Uploading Guide

Supported file types

  • Documents: PDF, DOCX, TXT, MD, HTML, JSON.
  • Folders: drag-and-drop folders are supported; files are traversed and ingested.

Flow

1) Drag/drop files or folders into the Uploads view. 2) Configure chunk size/overlap and choose the embedding model. 3) Optionally enable Qdrant sync to upsert embeddings immediately. 4) Monitor progress and errors inline; processed chunks feed the Embeddings/Vector DB flows.
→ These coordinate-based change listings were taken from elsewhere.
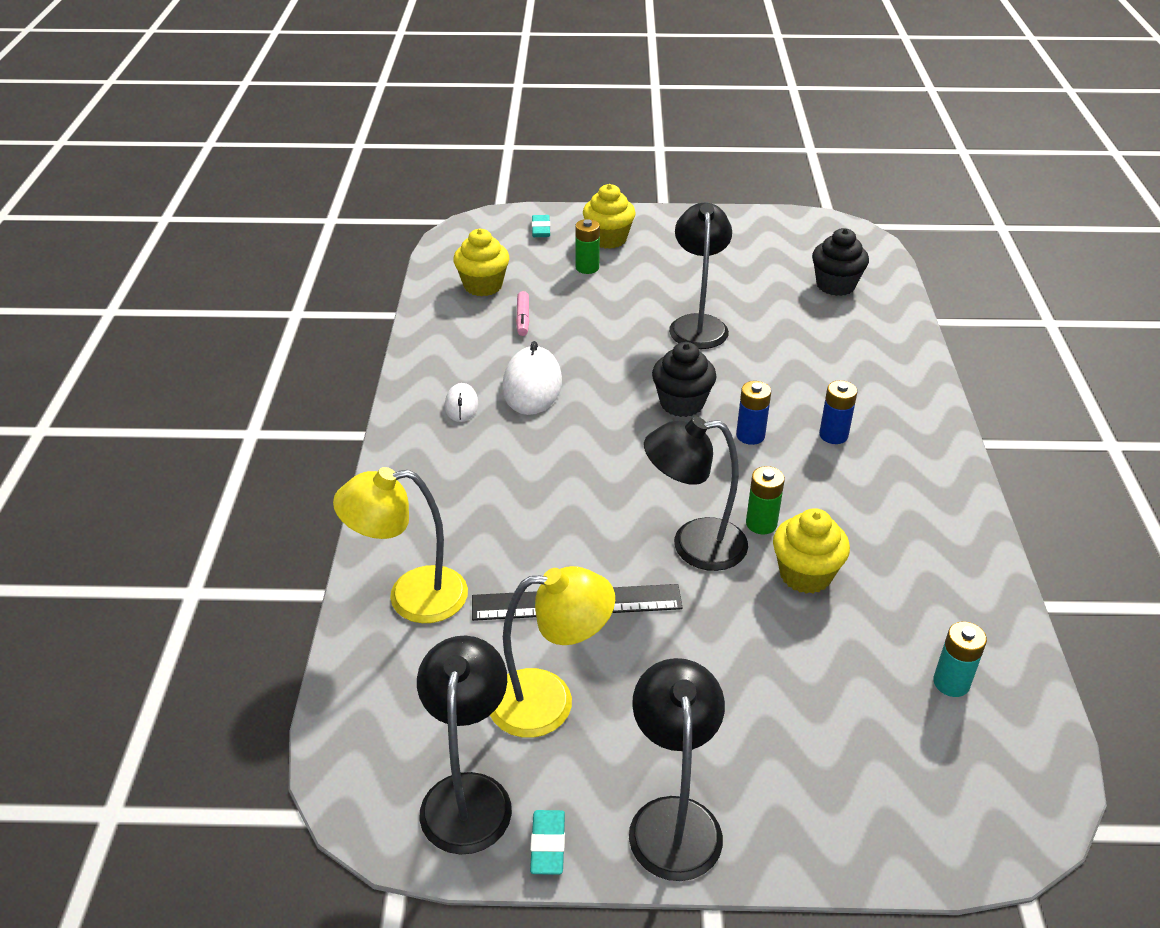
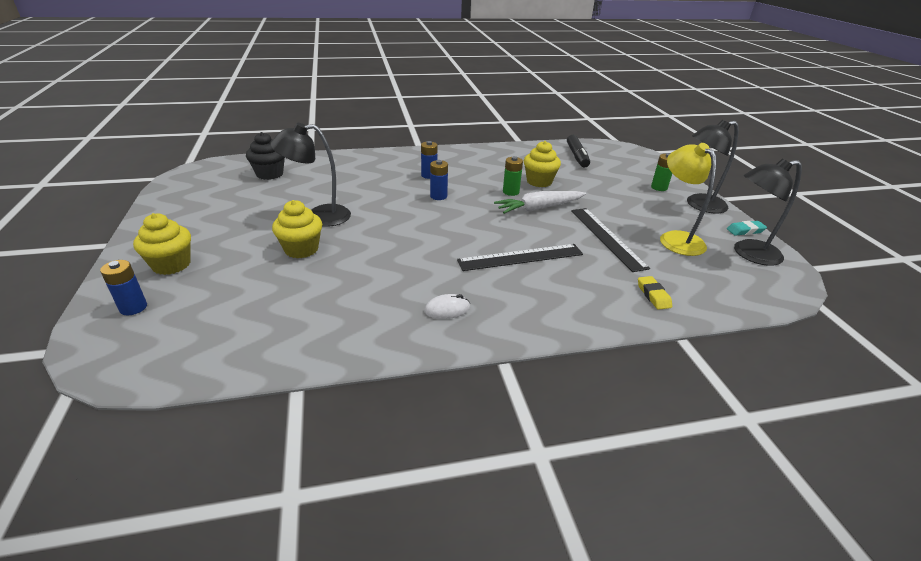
camera: 105 degrees left, 5 degrees down
(411, 597) = (653, 295): yellow lamp -> yellow eraser
(483, 286) = (247, 330): yellow cupcake -> yellow cupcake (301, 249)
(523, 318) = (311, 296): pink marker -> none
(532, 385) = (410, 278): white mouse -> none
(541, 229) = (133, 307): turquoise eraser -> blue battery
(548, 487) = (521, 257): none -> black ruler
(587, 268) = (223, 271): green battery -> green battery (659, 187)
(682, 403) = (414, 218): black cupcake -> none
(693, 545) = (539, 208): black lamp -> white carrot
(951, 683) = (577, 156): turquoise battery -> black marker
Implementation details (reliability)

  • Streaming reads: Files are read via streams where possible to avoid blocking the main thread and to surface progress.
  • Chunking: Text is chunked in a web worker when available; falls back to main thread if workers are unavailable or CSP-blocked.
  • Sanitization: Control characters are stripped and whitespace normalized before embedding to reduce tokenization issues.
  • PDF handling: Uses pdfjs-dist with strict CSP configuration to disable eval.
  • DOCX handling: Uses mammoth for reliable text extraction.
  • Error isolation: Failures on one file do not halt others; per-file progress and errors are reported in the UI.
  • Vector sync: Embedding results can be pushed to Qdrant; dimension hints help avoid mismatches.

Tips for large batches

  • Prefer Chromium-based browsers for better streaming and worker stability.
  • Keep the tab focused during long uploads to prevent background throttling.
  • Start with smaller batches if you see memory pressure, then scale up.

File size limits

  • There are no hard file size limits enforced, as files are processed in chunks regardless of their overall size. That said, keeping individual files to a reasonable size is recommended for optimal performance.